Both as a drafter of the mandatory minimum sentences initiative and as an attorney with 15 years of criminal defense experience, I write in support of the initiative.

It provides for a mandatory minimum sentence of five years for a person convicted the first time of a crime of violence (robbery, rape) while armed and a mandatory minimum sentence of 10 years if so convicted a second time.

Under this provision, 18-to-21-year-old first offenders qualifying for special consideration under the Federal Youth Corrections Act may be sentenced to significantly lesser terms (including probation) in treatment, as distinguished from penal, facilities.

With respect to narcotics trafficking, the initiative calls for a mandatory minimum prison term of one to four years, depending on the type of drug, for pushers convicted under the recently enacted Uniform Controlled Substances Act. But if such a person were shown to be an addict at the time, with no prior similar convictions, the mandatory minimum penalty would not apply. A second offender, however, whether or not an addict, would be subjected to the appropriate mandatory minimum.

Guns are made to kill. Narcotics addiction has ravaged urban youth and costs our citizens untold millions of dollars each year. Both statistics and experience confirm that crimes of violence and narcotics addiction are closely interrelated.

There is absolutely no justification for possessing an unregistered firearm. Not only is mere possession a crime, usually a misdemeanor, but there is no legitimate social or moral purpose to be served. Our city, unlike the various states with which we are compared statistically, is exclusively urban, densely populated and has a high youth unemployment rate.
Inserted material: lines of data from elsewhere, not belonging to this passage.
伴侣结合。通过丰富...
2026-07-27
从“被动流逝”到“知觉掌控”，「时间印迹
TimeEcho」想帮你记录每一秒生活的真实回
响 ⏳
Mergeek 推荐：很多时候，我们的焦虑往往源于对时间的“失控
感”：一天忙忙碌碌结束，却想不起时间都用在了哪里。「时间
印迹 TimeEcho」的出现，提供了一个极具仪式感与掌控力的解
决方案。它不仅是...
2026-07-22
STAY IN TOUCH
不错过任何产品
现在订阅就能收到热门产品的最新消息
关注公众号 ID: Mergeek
These factors breed crime.

Violent crime is the major concern of the residents of the District of Columbia. Statistics compiled by the FBI from 1974 through 1981 indicate that violent crime increased 32 percent and that robberies, the city's most prevalent street crime, increased by 36 percent.

At the national level, roughly one-third of the homicides committed in 1979 were committed by someone the victim had never met. The comparable percentage for armed rapes, robberies and assaults is obviously much higher.

In 1979, pistols killed 10,728 Americans. That same year, there were 52 pistol deaths in Canada, 58 in Israel, 42 in West Germany, 48 in Japan, 34 in Switzerland, 21 in Sweden, and 8 in Britain.

Narcotics addiction is a disease, not unlike alcoholism. In August 1981, there were more than 2,000 addicts enrolled for treatment through the city's Alcohol and Drug Abuse Administration. Other governmental agencies and private facilities were treating uncounted others.

Distribution of narcotic drugs, no matter what the quality, particularly when such distribution is not in support of one's own addiction, is a crime for profit only, and should be deterred. It is precisely this type of parasitic opportunism that permits the cycle of drugs and crime to perpetuate itself.

Some 85 percent of the criminal cases brought in our jurisdiction are disposed of by plea bargaining. Without effective plea bargaining, our judicial system would soon grind to a halt. The public should bear in mind that the initiative would not increase the number of arrests or volume of cases in the judicial system. It would, however, add in certain cases another tier to the alternatives for disposition.

For example, if one is currently charged with armed robbery, there are no fewer than eight lesser included felonies and misdemeanors for which one might typically bargain. Adding a ninth reserved for those who pose the greatest threat to society will not debilitate the system.

Assuming that present fiscal and space requirements mandate a fixed prison population and force us to a choice, wouldn't our city be best served by incarcerating, for example, 100 armed robbers and non-addict drug dealers and releasing to halfway houses or adequate community supervision a comparable number of car thieves, shoplifters and those convicted of similar property crimes?

If one were to count all our legislators, law enforcement personnel, prosecutors, defense attorneys, judges and correctional officials, the total would approximate 1 percent of the city's population. As part of that 1 percent for nearly 20 years, I must concede that notwithstanding sincere effort and the infusion of countless dollars, we have continued to lose ground. It is time that the public, the "consumer" of the criminal justice process, be allowed to speak.

The public should know that the initiative in its final form was the result of a great deal of input from a variety of sources. Charles Ruff, our former U.S. attorney and an opponent of the initiative, reviewed an early draft and submitted three pages of comments in July 1981. A number of his suggestions were incorporated into the final version.

A vote in favor of the initiative will not make crime disappear. It will, however, be a constructive step toward solving the problem perceived to be the most troubling in our city. More than 20,000 voters signed petitions in support of the initiative. A recent poll has indicated that four out of five people with an opinion favor it. Its time has come.